### Exercise description:
Transcribe every text line of each item below verbatim, omitting the pictures.

### Records for this task:

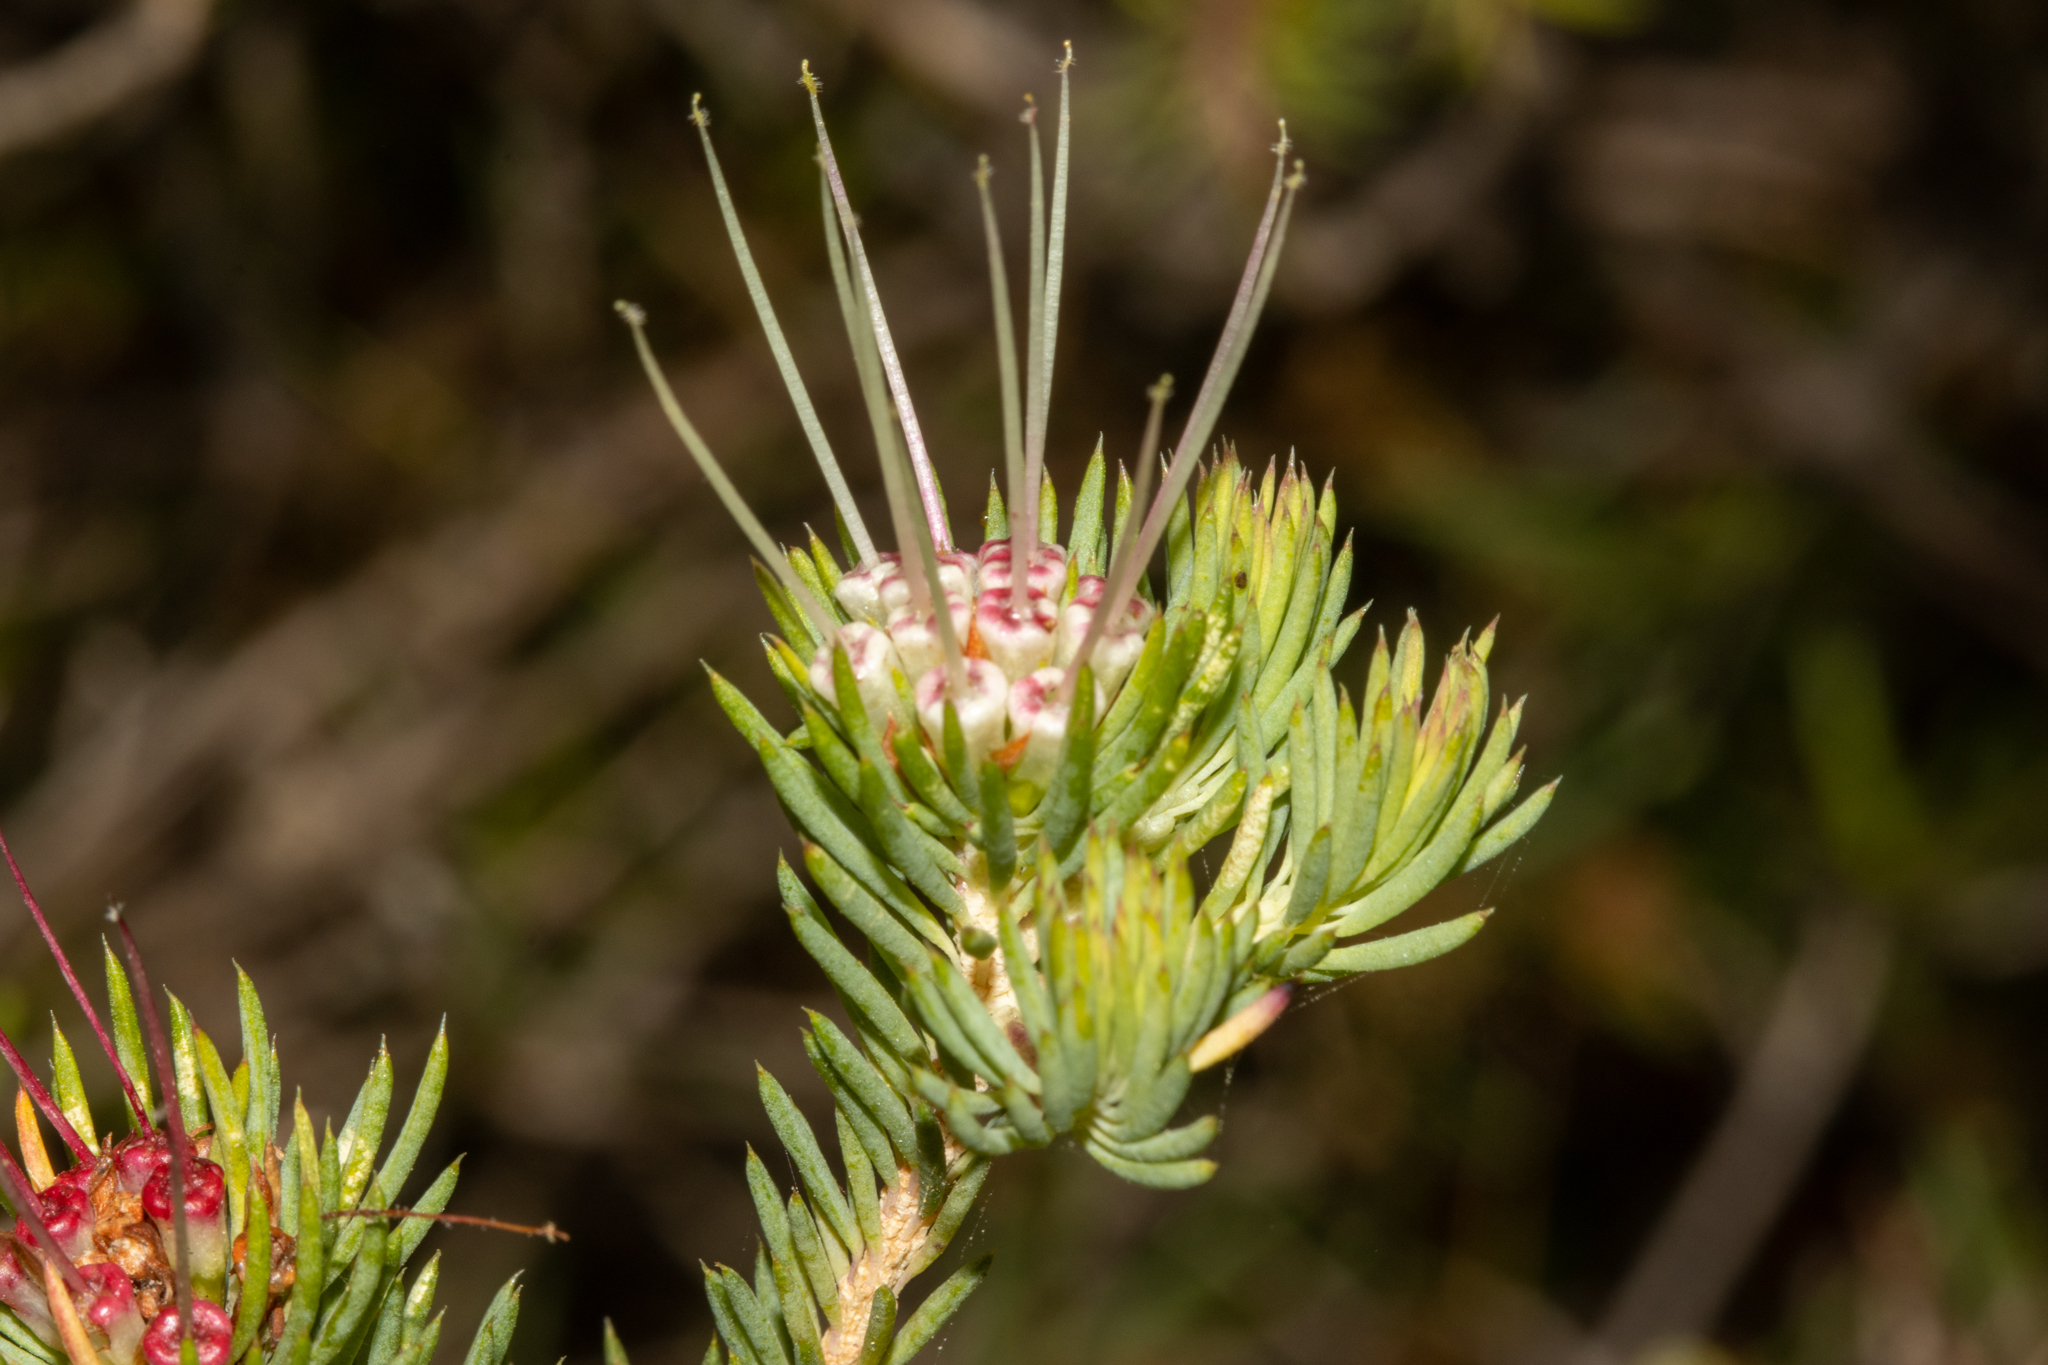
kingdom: Plantae
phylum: Tracheophyta
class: Magnoliopsida
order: Myrtales
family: Myrtaceae
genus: Darwinia
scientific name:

### Response:
kingdom: Plantae
phylum: Tracheophyta
class: Magnoliopsida
order: Myrtales
family: Myrtaceae
genus: Darwinia
scientific name:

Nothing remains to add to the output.